ECLI:NL:GHAMS:2019:1732

Gerechtshof Amsterdam

Datum uitspraak
14 mei 2019
Publicatiedatum
24 mei 2019
Zaaknummer
23-003502-18
Instantie
Gerechtshof Amsterdam
Type
Uitspraak
Rechtsgebied
Strafrecht
Procedures
  • Hoger beroep
Vindplaatsen
  • Rechtspraak.nl
AI samenvatting door LexboostAutomatisch gegenereerd

Hoger beroep inzake diefstal en belediging van een ambtenaar

In deze zaak heeft het gerechtshof Amsterdam op 14 mei 2019 uitspraak gedaan in hoger beroep tegen een vonnis van de politierechter in de rechtbank Noord-Holland. De verdachte, geboren in 1994, was in hoger beroep gegaan tegen een eerdere veroordeling voor diefstal en belediging van een ambtenaar. De tenlastelegging omvatte twee zaken: de eerste betrof diefstal van goederen, waaronder een tas en een telefoon, op 22 juli 2018 te Hoorn, en de tweede betrof de belediging van een ambtenaar op 4 augustus 2018 te Hoorn. Tijdens de zitting op 30 april 2019 heeft het hof de vordering van de advocaat-generaal en de verdediging gehoord.
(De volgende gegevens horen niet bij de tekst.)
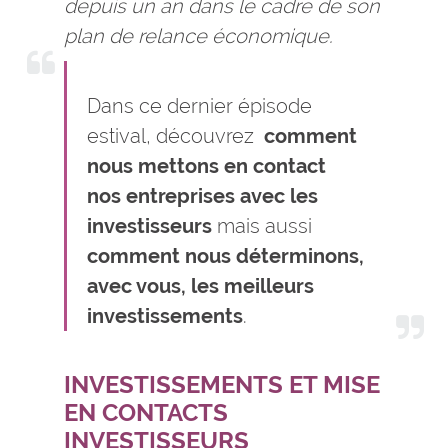
depuis un an dans le cadre de son
plan de relance économique.
Dans ce dernier épisode
estival, découvrez
comment
nous mettons en contact
nos entreprises avec les
investisseurs
mais aussi
comment nous déterminons,
avec vous, les meilleurs
investissements
.
INVESTISSEMENTS ET MISE
EN CONTACTS
INVESTISSEURS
Het hof heeft vastgesteld dat de verdachte de ten laste gelegde feiten heeft begaan en heeft het vonnis van de politierechter vernietigd. De verdachte is veroordeeld tot een taakstraf van 80 uren, subsidiair 40 dagen hechtenis. Het hof heeft daarbij rekening gehouden met de ernst van de feiten en de omstandigheden waaronder deze zijn begaan, evenals met het eerdere strafblad van de verdachte. De uitspraak is gedaan in het kader van de artikelen 22c, 22d, 57, 63, 266, 267 en 310 van het Wetboek van Strafrecht.

Uitspraak

afdeling strafrecht
parketnummer: 23-003502-18
datum uitspraak: 14 mei 2019
TEGENSPRAAK
Verkort arrest van het gerechtshof Amsterdam gewezen op het hoger beroep, ingesteld tegen het vonnis van de politierechter in de rechtbank Noord-Holland van 28 september 2018 in de gevoegde strafzaken onder de parketnummers 15-146228-18 en 15-154196-18 tegen
[verdachte],
geboren te [geboorteplaats] op [geboortedag] 1994,
adres: [adres].

Onderzoek van de zaak

Dit arrest is gewezen naar aanleiding van het onderzoek ter terechtzitting in hoger beroep van 30 april 2019.
Tegen voormeld vonnis is door de verdachte hoger beroep ingesteld.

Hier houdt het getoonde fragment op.